GIVEN INSTRUCTION » Rewrite each of the following lines, replacing "colour" with "color" and leaving everything else unchanged.

DATA TO PROCESS »

* * * *

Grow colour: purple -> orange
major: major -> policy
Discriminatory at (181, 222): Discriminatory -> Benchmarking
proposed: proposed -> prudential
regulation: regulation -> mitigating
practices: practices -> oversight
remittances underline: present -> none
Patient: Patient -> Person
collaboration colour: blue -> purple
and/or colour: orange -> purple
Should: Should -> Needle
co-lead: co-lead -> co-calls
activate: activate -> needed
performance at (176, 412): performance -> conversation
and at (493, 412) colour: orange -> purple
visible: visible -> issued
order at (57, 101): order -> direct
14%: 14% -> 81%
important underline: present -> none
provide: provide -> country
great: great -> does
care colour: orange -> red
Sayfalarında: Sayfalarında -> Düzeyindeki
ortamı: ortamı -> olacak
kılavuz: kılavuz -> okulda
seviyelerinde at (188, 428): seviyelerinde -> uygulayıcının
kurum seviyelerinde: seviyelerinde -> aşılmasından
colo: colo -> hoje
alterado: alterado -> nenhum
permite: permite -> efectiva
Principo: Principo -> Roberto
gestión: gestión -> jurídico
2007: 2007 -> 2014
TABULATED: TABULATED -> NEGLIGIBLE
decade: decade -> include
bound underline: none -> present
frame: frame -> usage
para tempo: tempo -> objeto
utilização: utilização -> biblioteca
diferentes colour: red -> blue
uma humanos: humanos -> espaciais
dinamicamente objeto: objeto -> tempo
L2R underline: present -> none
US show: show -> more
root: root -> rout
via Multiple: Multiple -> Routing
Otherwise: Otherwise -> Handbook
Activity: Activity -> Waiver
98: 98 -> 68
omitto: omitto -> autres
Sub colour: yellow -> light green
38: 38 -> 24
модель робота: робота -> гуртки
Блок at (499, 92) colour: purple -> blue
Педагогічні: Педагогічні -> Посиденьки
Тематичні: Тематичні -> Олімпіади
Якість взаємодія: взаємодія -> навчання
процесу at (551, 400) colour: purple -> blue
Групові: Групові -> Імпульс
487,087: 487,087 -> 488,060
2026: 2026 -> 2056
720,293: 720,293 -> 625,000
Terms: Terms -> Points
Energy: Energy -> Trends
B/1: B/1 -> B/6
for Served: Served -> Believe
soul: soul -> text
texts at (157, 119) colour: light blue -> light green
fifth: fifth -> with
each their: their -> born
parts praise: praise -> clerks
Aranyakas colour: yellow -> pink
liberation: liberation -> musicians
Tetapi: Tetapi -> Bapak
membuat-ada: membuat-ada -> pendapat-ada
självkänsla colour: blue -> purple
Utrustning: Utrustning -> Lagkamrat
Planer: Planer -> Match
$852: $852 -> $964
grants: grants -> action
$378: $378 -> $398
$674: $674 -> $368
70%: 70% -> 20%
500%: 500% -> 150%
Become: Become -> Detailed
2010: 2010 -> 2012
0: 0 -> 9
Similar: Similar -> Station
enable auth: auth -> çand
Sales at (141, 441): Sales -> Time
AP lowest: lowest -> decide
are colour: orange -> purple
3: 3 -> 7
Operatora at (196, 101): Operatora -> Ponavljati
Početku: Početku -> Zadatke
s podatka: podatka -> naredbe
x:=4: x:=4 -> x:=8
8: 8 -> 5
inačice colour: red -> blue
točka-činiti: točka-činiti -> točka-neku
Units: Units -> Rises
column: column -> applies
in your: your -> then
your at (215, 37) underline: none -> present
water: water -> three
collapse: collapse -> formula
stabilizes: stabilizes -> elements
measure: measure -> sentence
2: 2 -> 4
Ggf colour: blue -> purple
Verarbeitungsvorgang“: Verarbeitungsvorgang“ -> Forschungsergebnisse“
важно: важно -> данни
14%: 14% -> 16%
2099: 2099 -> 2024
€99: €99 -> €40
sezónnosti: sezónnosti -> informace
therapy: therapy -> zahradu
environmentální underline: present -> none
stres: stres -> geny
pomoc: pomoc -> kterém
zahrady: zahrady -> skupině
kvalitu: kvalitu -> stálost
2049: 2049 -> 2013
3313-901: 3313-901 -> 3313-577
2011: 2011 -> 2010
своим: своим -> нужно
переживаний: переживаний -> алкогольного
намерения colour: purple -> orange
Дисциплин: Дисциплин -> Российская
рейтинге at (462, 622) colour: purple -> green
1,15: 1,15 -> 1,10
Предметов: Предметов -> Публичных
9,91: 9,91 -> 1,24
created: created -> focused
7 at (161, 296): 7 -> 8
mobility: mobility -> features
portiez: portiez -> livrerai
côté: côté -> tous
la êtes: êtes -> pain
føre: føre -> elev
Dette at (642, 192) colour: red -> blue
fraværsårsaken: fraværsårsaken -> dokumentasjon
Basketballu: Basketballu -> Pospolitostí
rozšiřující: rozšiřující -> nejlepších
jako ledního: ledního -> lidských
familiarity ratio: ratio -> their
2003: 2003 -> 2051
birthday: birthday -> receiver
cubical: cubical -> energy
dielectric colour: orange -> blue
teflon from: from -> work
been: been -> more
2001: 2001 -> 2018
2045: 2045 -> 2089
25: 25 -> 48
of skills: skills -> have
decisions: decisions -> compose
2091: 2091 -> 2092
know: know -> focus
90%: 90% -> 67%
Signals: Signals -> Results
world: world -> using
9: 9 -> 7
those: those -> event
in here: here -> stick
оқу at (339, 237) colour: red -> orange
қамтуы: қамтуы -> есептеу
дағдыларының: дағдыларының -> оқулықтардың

* * * *

THE SOLUTION »
Grow color: purple -> orange
major: major -> policy
Discriminatory at (181, 222): Discriminatory -> Benchmarking
proposed: proposed -> prudential
regulation: regulation -> mitigating
practices: practices -> oversight
remittances underline: present -> none
Patient: Patient -> Person
collaboration color: blue -> purple
and/or color: orange -> purple
Should: Should -> Needle
co-lead: co-lead -> co-calls
activate: activate -> needed
performance at (176, 412): performance -> conversation
and at (493, 412) color: orange -> purple
visible: visible -> issued
order at (57, 101): order -> direct
14%: 14% -> 81%
important underline: present -> none
provide: provide -> country
great: great -> does
care color: orange -> red
Sayfalarında: Sayfalarında -> Düzeyindeki
ortamı: ortamı -> olacak
kılavuz: kılavuz -> okulda
seviyelerinde at (188, 428): seviyelerinde -> uygulayıcının
kurum seviyelerinde: seviyelerinde -> aşılmasından
colo: colo -> hoje
alterado: alterado -> nenhum
permite: permite -> efectiva
Principo: Principo -> Roberto
gestión: gestión -> jurídico
2007: 2007 -> 2014
TABULATED: TABULATED -> NEGLIGIBLE
decade: decade -> include
bound underline: none -> present
frame: frame -> usage
para tempo: tempo -> objeto
utilização: utilização -> biblioteca
diferentes color: red -> blue
uma humanos: humanos -> espaciais
dinamicamente objeto: objeto -> tempo
L2R underline: present -> none
US show: show -> more
root: root -> rout
via Multiple: Multiple -> Routing
Otherwise: Otherwise -> Handbook
Activity: Activity -> Waiver
98: 98 -> 68
omitto: omitto -> autres
Sub color: yellow -> light green
38: 38 -> 24
модель робота: робота -> гуртки
Блок at (499, 92) color: purple -> blue
Педагогічні: Педагогічні -> Посиденьки
Тематичні: Тематичні -> Олімпіади
Якість взаємодія: взаємодія -> навчання
процесу at (551, 400) color: purple -> blue
Групові: Групові -> Імпульс
487,087: 487,087 -> 488,060
2026: 2026 -> 2056
720,293: 720,293 -> 625,000
Terms: Terms -> Points
Energy: Energy -> Trends
B/1: B/1 -> B/6
for Served: Served -> Believe
soul: soul -> text
texts at (157, 119) color: light blue -> light green
fifth: fifth -> with
each their: their -> born
parts praise: praise -> clerks
Aranyakas color: yellow -> pink
liberation: liberation -> musicians
Tetapi: Tetapi -> Bapak
membuat-ada: membuat-ada -> pendapat-ada
självkänsla color: blue -> purple
Utrustning: Utrustning -> Lagkamrat
Planer: Planer -> Match
$852: $852 -> $964
grants: grants -> action
$378: $378 -> $398
$674: $674 -> $368
70%: 70% -> 20%
500%: 500% -> 150%
Become: Become -> Detailed
2010: 2010 -> 2012
0: 0 -> 9
Similar: Similar -> Station
enable auth: auth -> çand
Sales at (141, 441): Sales -> Time
AP lowest: lowest -> decide
are color: orange -> purple
3: 3 -> 7
Operatora at (196, 101): Operatora -> Ponavljati
Početku: Početku -> Zadatke
s podatka: podatka -> naredbe
x:=4: x:=4 -> x:=8
8: 8 -> 5
inačice color: red -> blue
točka-činiti: točka-činiti -> točka-neku
Units: Units -> Rises
column: column -> applies
in your: your -> then
your at (215, 37) underline: none -> present
water: water -> three
collapse: collapse -> formula
stabilizes: stabilizes -> elements
measure: measure -> sentence
2: 2 -> 4
Ggf color: blue -> purple
Verarbeitungsvorgang“: Verarbeitungsvorgang“ -> Forschungsergebnisse“
важно: важно -> данни
14%: 14% -> 16%
2099: 2099 -> 2024
€99: €99 -> €40
sezónnosti: sezónnosti -> informace
therapy: therapy -> zahradu
environmentální underline: present -> none
stres: stres -> geny
pomoc: pomoc -> kterém
zahrady: zahrady -> skupině
kvalitu: kvalitu -> stálost
2049: 2049 -> 2013
3313-901: 3313-901 -> 3313-577
2011: 2011 -> 2010
своим: своим -> нужно
переживаний: переживаний -> алкогольного
намерения color: purple -> orange
Дисциплин: Дисциплин -> Российская
рейтинге at (462, 622) color: purple -> green
1,15: 1,15 -> 1,10
Предметов: Предметов -> Публичных
9,91: 9,91 -> 1,24
created: created -> focused
7 at (161, 296): 7 -> 8
mobility: mobility -> features
portiez: portiez -> livrerai
côté: côté -> tous
la êtes: êtes -> pain
føre: føre -> elev
Dette at (642, 192) color: red -> blue
fraværsårsaken: fraværsårsaken -> dokumentasjon
Basketballu: Basketballu -> Pospolitostí
rozšiřující: rozšiřující -> nejlepších
jako ledního: ledního -> lidských
familiarity ratio: ratio -> their
2003: 2003 -> 2051
birthday: birthday -> receiver
cubical: cubical -> energy
dielectric color: orange -> blue
teflon from: from -> work
been: been -> more
2001: 2001 -> 2018
2045: 2045 -> 2089
25: 25 -> 48
of skills: skills -> have
decisions: decisions -> compose
2091: 2091 -> 2092
know: know -> focus
90%: 90% -> 67%
Signals: Signals -> Results
world: world -> using
9: 9 -> 7
those: those -> event
in here: here -> stick
оқу at (339, 237) color: red -> orange
қамтуы: қамтуы -> есептеу
дағдыларының: дағдыларының -> оқулықтардың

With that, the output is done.